Питерцев старше меня на два года, неделю назад мы шумно отпраздновали его двадцатипятилетие. Дружба наша с ним несколько странна: мы больше спорим и ругаемся, редко сходимся во взглядах на жизнь. Во мне он нашел какое-то «цельное начало», как выразился однажды. Что это такое — убей не понимаю.
Кружка кипятку согрела меня. Я налил вторую. Питерцев в расстегнутой гимнастерке, без ремня, сунув руки в карманы брюк, расхаживал по землянке, как в тесной клетке.
— А мне успели донести, — остановился он около меня. — Значит, Метелин усердно атакует военфельд-шера?
— Это кто же? Уж не Санин ли звонил?
— Какое это имеет значение? Умные люди еще не перевелись.
— Если сплетники у тебя умные, то выходит, что все порядочные люди — дураки. Что ж, может, ты и прав; у каждого своя колокольня. А со сплетниками все-таки надо бороться. Знаешь как?—спросил я.—Надо резать уши тем, кто слушает их.
Питерцев пожал плечами и потянул себя за кончик носа: дескать, «неисправимый человек»». Я терпеть не мог эту его манеру.
— После провала в разведке наверстывал, так сказать, на женском фронте? — продолжал он иронизировать. — Авось, клюнет. И Зубов туда же. — Питерцев почти зло заключил. — Ну и болваны ж вы, как я посмотрю. Не умеете ценить в человеке человека.
Я догадывался еще раньше — Питерцев симпатизирует Наташе. Но он скорее умрет, чем выдаст свою тайну.
— Ты что копья ломаешь? — отодвинул я кружку и в свою очередь загорелся желанием уколоть Питерцева. — Сожалеешь, что не опередил нас с Зубовым?
Питерцев вспыхнул.
— Советую пошлость-приберечь для Зубова и иже с ним. Мое мнение о Наташе тебе известно: я герой не ее романа. Но я буду искренне рад, если она встретит достойного себя друга. Это редкий, большого сердца и души человек. А вы...
Я рассмеялся:
— Поздравляю! Доняла, значит, злодейка ревность? Шила, брат, в мешке не утаишь.

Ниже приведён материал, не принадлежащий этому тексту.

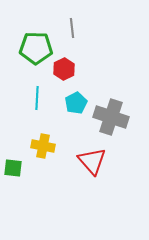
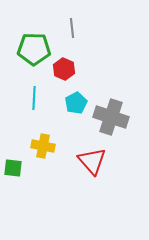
green pentagon: moved 2 px left, 1 px down
red hexagon: rotated 10 degrees counterclockwise
cyan line: moved 3 px left
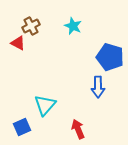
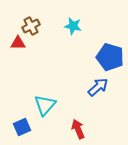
cyan star: rotated 12 degrees counterclockwise
red triangle: rotated 28 degrees counterclockwise
blue arrow: rotated 130 degrees counterclockwise
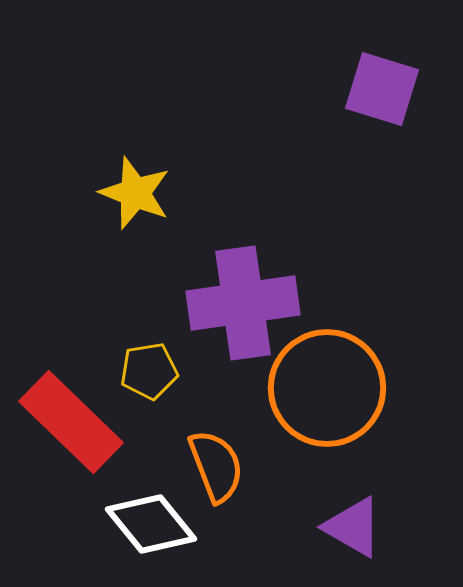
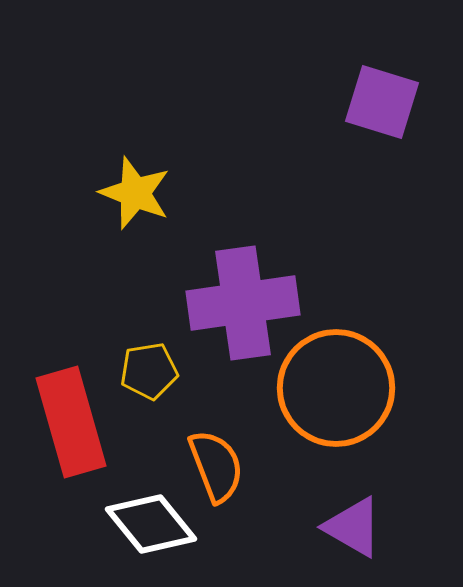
purple square: moved 13 px down
orange circle: moved 9 px right
red rectangle: rotated 30 degrees clockwise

Тонкое лицо его побледнело, левая бровь, изломав-
шись, поползла кверху. Но он сдержался, почти спокойно сказал:
— У тебя обязательно крайности: ты не можешь, чтобы не ходить по острию. Пойми, Зубов, да и ты — птицы бескрылые, нашли время для излияния страстишек! Человек ведь беззащитен: он пережил страх, почти безумие. Он открыт, доверчив, он готов и способен пойти на все и может зайти слишком далеко. А завтра возненавидит вас, но это — полбеды! Возненавидит себя на всю жизнь — вот что печальнее всего.
— Ну, пошла писать губерния, — безнадежно махнул я рукой. — Тебе бы не меня, а слюнтяя Вертера в друзья. Вот вы бы с ним спелись, как по нотам. Тут бы ты нашел общий язык.
— А то прикажи как начштаба мне, да и Зубову заодно, совершить подвиг беспримерный во имя любви и, кстати, музыки.
— Не паясничай. Подвиг! — пренебрежительно сжал губы Питерцев. Зубов и ты — два сапога пара. Еще болтаешь о подвиге. Вы не способны воспринимать девушку как девушку, оценить ее красоту, порыв ее чистой души. У вас на уме низменные цели. Вам не дано понять языка чистой любви и, если хочешь знать, языка высокой музыки — всего того, что делает жизнь прекрасной, поднимает ее к звездам...
— Как прикажешь понимать твою философию: «Воспринимать девушку как девушку?» Что это такое? Понимать Питерцева как Питерцева еще куда ни шло. Фу, приторно! — и чтобы окончательно его убить, издеваясь, сказал: — В женщине я вижу прежде всего женщину, пусть она будет хоть трижды раскрасавицей и обладает расчудесной душой. Святая ее обязанность уготована самим богом — рожать детей, тем более нынче, когда солдаты нужны.